L'histoire :
Adèle et Julien ne se connaissent pas, mais ils sont tous les deux en retard, ce jour-là, pour attraper leur train à destination d’une cité balnéaire. En courant sur le quai, ils se percutent un peu violemment et se retrouvent au sol. Ils s’excusent mutuellement, échangent un court regard un peu embarrassé et repartent chacun de leur côté… sans se rendre compte qu’ils ont échangé leurs sacs, strictement identiques. Ils montent dans le même train, dans des wagons distincts, oubliant aussitôt leur brève rencontre, ignorant même qu’ils prennent le même train vers la même destination : Bagatelle-sur-Mer. Le trajet se déroule tranquillement. A l’arrivée, ils ne se voient pas et prennent chacun un taxi différent. Celui de Julien fait quelques détours. Julien paiera le double du tarif d’Adèle et il arrivera 5mn plus tard… mais pour finalement prendre les clés du logement voisin de celui d’Adèle, au sein d’une maison double. Dans leurs chambres de location, Julien et Adèle s’aperçoivent alors qu’ils n’ont pas leurs bons sacs de vacances. Ils en déduisent aussitôt qu’ils ont dû l’échanger lors de leur télescopage. Julien se retrouve avec des fringues de fille ; et Adèle avec les affaires de vacances de julien, et aucun des deux n’a le moyen de contacter l’autre. Ils ignorent qu’un bête mur les sépare…

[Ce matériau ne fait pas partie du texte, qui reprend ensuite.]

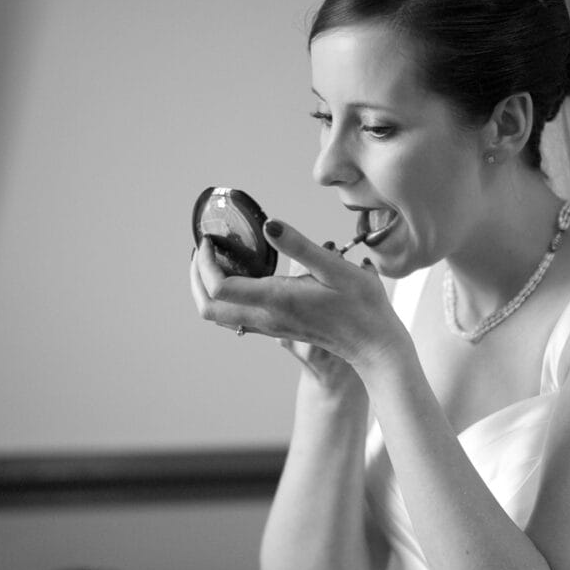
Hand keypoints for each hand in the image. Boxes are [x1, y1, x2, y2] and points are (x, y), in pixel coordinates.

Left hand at [189, 220, 409, 371]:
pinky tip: (239, 273)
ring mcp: (269, 326)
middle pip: (208, 308)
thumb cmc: (361, 306)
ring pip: (218, 316)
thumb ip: (299, 246)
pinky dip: (223, 296)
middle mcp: (267, 317)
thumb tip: (268, 226)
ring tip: (215, 258)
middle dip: (196, 276)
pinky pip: (234, 317)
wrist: (373, 344)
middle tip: (204, 248)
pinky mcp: (276, 328)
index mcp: (276, 301)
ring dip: (206, 287)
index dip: (206, 262)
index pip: (219, 287)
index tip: (211, 239)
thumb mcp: (336, 269)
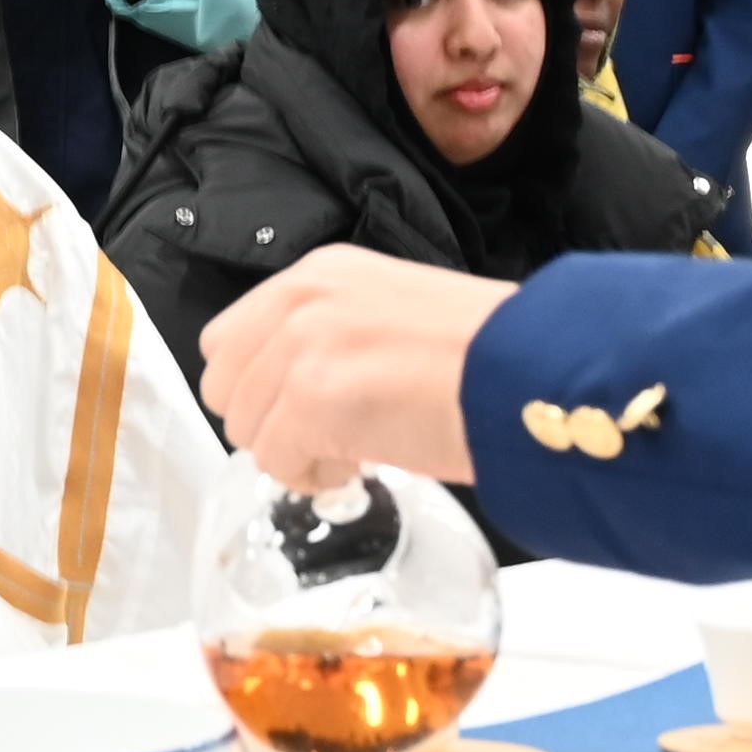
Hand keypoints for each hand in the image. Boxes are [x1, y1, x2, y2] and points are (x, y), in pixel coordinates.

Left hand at [200, 250, 508, 491]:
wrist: (526, 373)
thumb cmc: (484, 351)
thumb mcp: (391, 310)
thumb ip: (332, 334)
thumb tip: (297, 388)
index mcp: (318, 274)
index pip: (230, 338)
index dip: (259, 385)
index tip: (297, 407)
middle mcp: (301, 301)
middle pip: (225, 384)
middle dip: (267, 422)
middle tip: (322, 437)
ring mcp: (302, 349)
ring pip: (246, 428)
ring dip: (291, 452)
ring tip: (350, 451)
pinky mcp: (313, 401)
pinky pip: (276, 461)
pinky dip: (312, 478)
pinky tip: (358, 465)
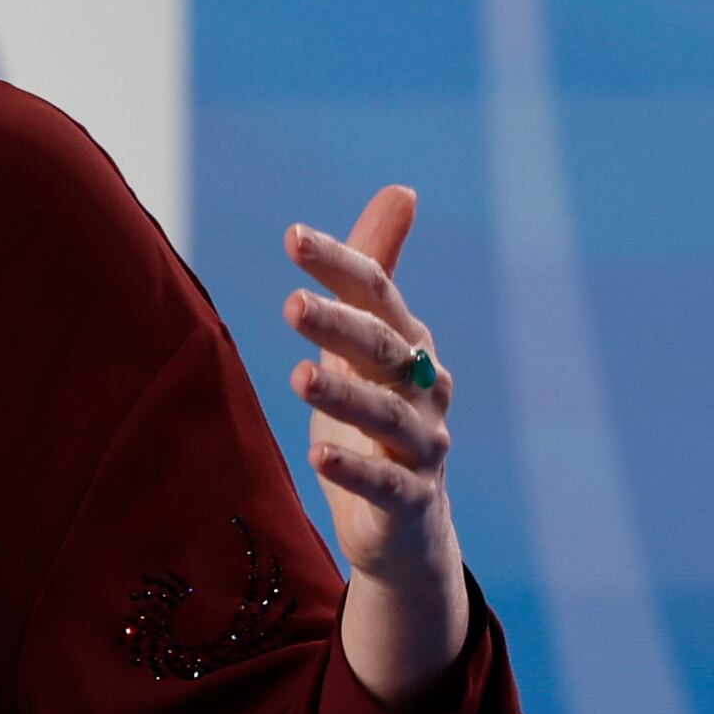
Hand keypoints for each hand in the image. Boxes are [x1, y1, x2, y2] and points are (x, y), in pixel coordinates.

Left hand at [284, 185, 472, 708]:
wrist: (404, 523)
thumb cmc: (374, 421)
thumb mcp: (364, 346)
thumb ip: (373, 273)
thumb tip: (401, 191)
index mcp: (407, 347)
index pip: (378, 294)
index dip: (340, 263)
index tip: (292, 235)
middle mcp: (422, 390)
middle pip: (382, 350)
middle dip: (340, 326)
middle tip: (292, 304)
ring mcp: (421, 446)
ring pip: (386, 415)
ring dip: (344, 397)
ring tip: (299, 379)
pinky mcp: (408, 499)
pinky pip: (385, 481)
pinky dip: (355, 469)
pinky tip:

Ce qu'on en pense sur la planète BD :
Membre de l’OuBaPo (l’ouvroir de bande dessinée potentielle) dès sa création au sein de l’Association, François Ayroles a habitué ses lecteurs à faire de la bande dessinée « différente » et intelligente. Le concept d’Océan express n’est cependant pas tout à fait nouveau, pas plus que son idée de départ. L’échange involontaire de deux sacs identiques est un classique, plutôt du récit d’espionnage ou du thriller. Ici, il n’y a cependant pas d’autre conséquence grave que celle qui oblige les deux distraits à se débrouiller pour trouver d’autres fringues de vacances. Mais la construction narrative d’Ayroles en miroir nous donne à suivre à chaque double page Adèle (planche de gauche) et Julien (planche de droite) en parallèle et en temps réel. Le dessin adopte quant à lui une sorte de ligne claire stylisée, simplement rehaussée d’une teinte unique en bichromie de bleu pour les effets de profondeurs ou les ombres. A partir de là, l’inspiration et la truculence de l’auteur opèrent ! Car évidemment, se met en place une sorte de chassé-croisé savamment construit pour qu’Adèle et Julien ne se croisent plus jamais après la pose de la problématique en page 1. Ce système se révèle aussi infernal que truculent. Ce faisant, ils échangent sans cesse avec les mêmes protagonistes, parfois à quelques secondes d’intervalle, ignorant que ces seconds rôles sont eux aussi au contact du / de la responsable de leur principale problématique. Ayroles ajoute pas mal de finesse et d’humour dans les situations et les dialogues, pour un résultat tout à fait jubilatoire qui dure 152 pages ! Un pur bonheur de lecture, tout public.